The Communists polled 22 percent of Sunday’s vote with a campaign that appealed to older voters’ nostalgia for the paternalist order of Soviet life. They promised to restore the Soviet Union “voluntarily” and re-nationalize selected industries cut loose from the state under Yeltsin’s free-market policies.

At a news conference, however, Communist leader Gennady A. Zyuganov said he was willing to negotiate his program in talks with “all possible allies and fellow travelers” seeking to form a majority coalition in the new Parliament.

And conversations with party members in Moscow indicated they are not all as bent on sweeping away Yeltsin’s reforms as they are usually portrayed.

Mark I. Ivanikhin, a 73-year-old Red Army colonel in World War II, has voted Communist for more than half a century. He said he voted Sunday not so much for a return to the Soviet past but for a chance that the Communists might finally get it right next time.

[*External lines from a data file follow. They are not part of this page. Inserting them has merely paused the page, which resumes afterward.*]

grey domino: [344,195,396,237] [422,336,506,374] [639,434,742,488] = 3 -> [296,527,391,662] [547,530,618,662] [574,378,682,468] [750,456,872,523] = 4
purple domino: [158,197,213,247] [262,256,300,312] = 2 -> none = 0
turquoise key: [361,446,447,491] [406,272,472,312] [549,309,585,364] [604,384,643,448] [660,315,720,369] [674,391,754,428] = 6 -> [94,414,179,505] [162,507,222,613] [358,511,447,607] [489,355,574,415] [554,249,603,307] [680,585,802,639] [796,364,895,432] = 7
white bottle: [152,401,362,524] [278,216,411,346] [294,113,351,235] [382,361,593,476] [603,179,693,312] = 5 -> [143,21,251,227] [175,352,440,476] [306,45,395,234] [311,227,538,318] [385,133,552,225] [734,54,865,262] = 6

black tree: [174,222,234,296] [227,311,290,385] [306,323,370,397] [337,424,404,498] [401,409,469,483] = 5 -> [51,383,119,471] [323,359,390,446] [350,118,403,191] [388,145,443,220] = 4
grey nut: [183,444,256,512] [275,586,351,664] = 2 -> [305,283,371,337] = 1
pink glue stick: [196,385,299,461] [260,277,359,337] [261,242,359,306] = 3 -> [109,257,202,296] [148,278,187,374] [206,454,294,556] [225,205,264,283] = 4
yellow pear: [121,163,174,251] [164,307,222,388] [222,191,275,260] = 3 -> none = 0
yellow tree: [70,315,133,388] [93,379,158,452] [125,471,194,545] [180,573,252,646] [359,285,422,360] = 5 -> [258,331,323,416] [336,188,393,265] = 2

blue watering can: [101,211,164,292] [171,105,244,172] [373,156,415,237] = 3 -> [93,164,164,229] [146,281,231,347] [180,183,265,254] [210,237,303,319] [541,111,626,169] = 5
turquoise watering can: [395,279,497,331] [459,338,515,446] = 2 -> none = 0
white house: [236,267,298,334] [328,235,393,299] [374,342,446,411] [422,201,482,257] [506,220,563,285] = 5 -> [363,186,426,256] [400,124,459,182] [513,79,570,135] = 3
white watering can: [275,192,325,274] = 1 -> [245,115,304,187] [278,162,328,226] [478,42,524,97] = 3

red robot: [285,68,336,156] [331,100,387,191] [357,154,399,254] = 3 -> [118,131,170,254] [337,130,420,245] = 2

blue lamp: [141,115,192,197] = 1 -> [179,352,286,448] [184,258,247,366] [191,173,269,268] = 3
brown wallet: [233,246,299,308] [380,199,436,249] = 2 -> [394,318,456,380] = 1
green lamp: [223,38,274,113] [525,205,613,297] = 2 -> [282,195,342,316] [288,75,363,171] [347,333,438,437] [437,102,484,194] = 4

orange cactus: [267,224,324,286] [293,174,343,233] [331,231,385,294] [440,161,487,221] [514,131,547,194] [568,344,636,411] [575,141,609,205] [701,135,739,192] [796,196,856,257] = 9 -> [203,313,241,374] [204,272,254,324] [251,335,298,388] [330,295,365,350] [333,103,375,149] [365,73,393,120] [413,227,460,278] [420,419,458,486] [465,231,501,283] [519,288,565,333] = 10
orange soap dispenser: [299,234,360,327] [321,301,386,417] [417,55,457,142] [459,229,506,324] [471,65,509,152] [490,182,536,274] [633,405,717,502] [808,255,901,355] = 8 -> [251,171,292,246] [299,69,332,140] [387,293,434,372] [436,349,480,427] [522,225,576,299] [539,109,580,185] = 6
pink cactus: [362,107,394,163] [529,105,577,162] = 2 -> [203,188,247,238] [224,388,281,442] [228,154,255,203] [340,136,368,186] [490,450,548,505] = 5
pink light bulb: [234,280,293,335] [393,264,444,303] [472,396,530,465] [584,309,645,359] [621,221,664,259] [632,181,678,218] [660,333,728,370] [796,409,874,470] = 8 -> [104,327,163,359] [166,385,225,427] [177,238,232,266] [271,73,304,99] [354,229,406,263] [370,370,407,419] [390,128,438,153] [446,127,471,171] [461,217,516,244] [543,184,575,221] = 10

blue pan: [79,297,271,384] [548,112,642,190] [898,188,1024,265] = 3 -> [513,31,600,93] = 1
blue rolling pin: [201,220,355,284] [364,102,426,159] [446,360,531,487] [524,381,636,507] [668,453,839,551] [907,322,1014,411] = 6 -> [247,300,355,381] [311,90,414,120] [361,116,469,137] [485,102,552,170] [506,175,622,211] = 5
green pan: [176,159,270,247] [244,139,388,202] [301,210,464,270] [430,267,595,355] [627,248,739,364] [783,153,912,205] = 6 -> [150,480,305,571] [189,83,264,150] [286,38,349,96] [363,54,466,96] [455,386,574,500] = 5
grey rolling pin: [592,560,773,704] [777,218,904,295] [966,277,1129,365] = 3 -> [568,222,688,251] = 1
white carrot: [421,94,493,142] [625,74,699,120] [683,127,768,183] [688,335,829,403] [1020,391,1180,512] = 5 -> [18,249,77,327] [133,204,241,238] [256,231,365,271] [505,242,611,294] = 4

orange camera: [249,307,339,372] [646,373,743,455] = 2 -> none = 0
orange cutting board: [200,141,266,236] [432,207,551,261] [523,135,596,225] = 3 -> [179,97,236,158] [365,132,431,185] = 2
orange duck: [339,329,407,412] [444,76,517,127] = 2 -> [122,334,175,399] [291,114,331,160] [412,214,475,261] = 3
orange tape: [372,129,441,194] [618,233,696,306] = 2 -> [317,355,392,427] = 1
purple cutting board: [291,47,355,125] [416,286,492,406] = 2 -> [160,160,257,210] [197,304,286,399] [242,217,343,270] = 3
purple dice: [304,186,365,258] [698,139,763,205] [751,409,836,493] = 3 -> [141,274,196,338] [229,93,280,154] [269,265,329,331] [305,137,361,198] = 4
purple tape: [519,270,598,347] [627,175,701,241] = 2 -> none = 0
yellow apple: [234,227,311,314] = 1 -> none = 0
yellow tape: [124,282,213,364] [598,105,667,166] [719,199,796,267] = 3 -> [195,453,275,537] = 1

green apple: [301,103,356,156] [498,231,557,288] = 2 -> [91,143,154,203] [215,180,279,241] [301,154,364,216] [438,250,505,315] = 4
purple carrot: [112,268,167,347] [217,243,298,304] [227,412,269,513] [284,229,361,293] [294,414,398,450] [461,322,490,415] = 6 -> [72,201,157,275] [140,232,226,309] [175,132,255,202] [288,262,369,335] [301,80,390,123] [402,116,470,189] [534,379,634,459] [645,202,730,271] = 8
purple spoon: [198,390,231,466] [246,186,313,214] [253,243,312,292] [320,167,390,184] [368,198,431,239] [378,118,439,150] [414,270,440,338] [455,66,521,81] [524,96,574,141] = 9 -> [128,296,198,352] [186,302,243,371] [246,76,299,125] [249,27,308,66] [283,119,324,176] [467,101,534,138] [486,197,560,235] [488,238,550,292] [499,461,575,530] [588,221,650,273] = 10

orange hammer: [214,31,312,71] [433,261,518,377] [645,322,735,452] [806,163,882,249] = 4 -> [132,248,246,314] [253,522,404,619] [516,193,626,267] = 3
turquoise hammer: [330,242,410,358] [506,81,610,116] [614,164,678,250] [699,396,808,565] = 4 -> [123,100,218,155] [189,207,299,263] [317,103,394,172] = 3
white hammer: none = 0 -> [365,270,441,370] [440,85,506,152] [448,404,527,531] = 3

“I didn’t vote to start another revolution,” Ivanikhin said. “I didn’t vote for a rollback to Stalinist repressions. I didn’t vote to strangle investors. I voted so we can just evolutionize normally, like other civilized countries do, without breaking things.”

A large man with a square face and engaging stare, Ivanikhin said it is “hard to be triumphant” about the election because Russia’s economic hardships are so great. What he voted for most of all, he said, was a government willing to set any clear goal, capitalist or socialist, for overcoming them.

“But we shouldn’t change the government to do this,” countered Nina Vasilyeva, 68, a Communist who was hanging out at a veterans’ aid office in eastern Moscow with the retired colonel and several other old soldiers.

“Every change will entail some really grave shocks, and we’ll have to start everything anew,” she added. “We should ensure the continuity of the political and economic process.”

The Liberal Democratic Party of extreme-nationalist Vladimir Zhirinovsky may end up with the second largest bloc of votes, about 11 percent. The two largest so-called “democratic parties” that support Yeltsin’s reforms - Our Home is Russia and Yabloko - together garnered 18 percent, according to the incomplete vote count.